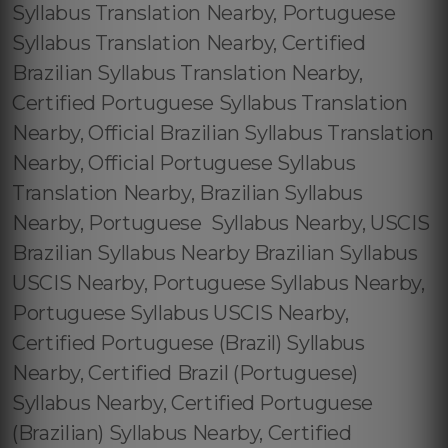
Syllabus Translation Nearby, Portuguese
Syllabus Translation Nearby, Certified
Brazilian Syllabus Translation Nearby,
Certified Portuguese Syllabus Translation
Nearby, Official Brazilian Syllabus Translation
Nearby, Official Portuguese Syllabus
Translation Nearby, Brazilian Syllabus
Nearby, Portuguese Syllabus Nearby, USCIS
Brazilian Syllabus Nearby Brazilian Syllabus
USCIS Nearby, Portuguese Syllabus Nearby,
Portuguese Syllabus USCIS Nearby,
Certified Portuguese (Brazil) Syllabus
Nearby, Certified Brazil (Portuguese)
Syllabus Nearby, Certified Portuguese
(Brazilian) Syllabus Nearby, Certified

### YOUR OBJECTIVE
Please retype the records above exactly, but leave out any pictures.

### FINAL ANSWER
Syllabus Translation Nearby, Portuguese
Syllabus Translation Nearby, Certified
Brazilian Syllabus Translation Nearby,
Certified Portuguese Syllabus Translation
Nearby, Official Brazilian Syllabus Translation
Nearby, Official Portuguese Syllabus
Translation Nearby, Brazilian Syllabus
Nearby, Portuguese Syllabus Nearby, USCIS
Brazilian Syllabus Nearby Brazilian Syllabus
USCIS Nearby, Portuguese Syllabus Nearby,
Portuguese Syllabus USCIS Nearby,
Certified Portuguese (Brazil) Syllabus
Nearby, Certified Brazil (Portuguese)
Syllabus Nearby, Certified Portuguese
(Brazilian) Syllabus Nearby, Certified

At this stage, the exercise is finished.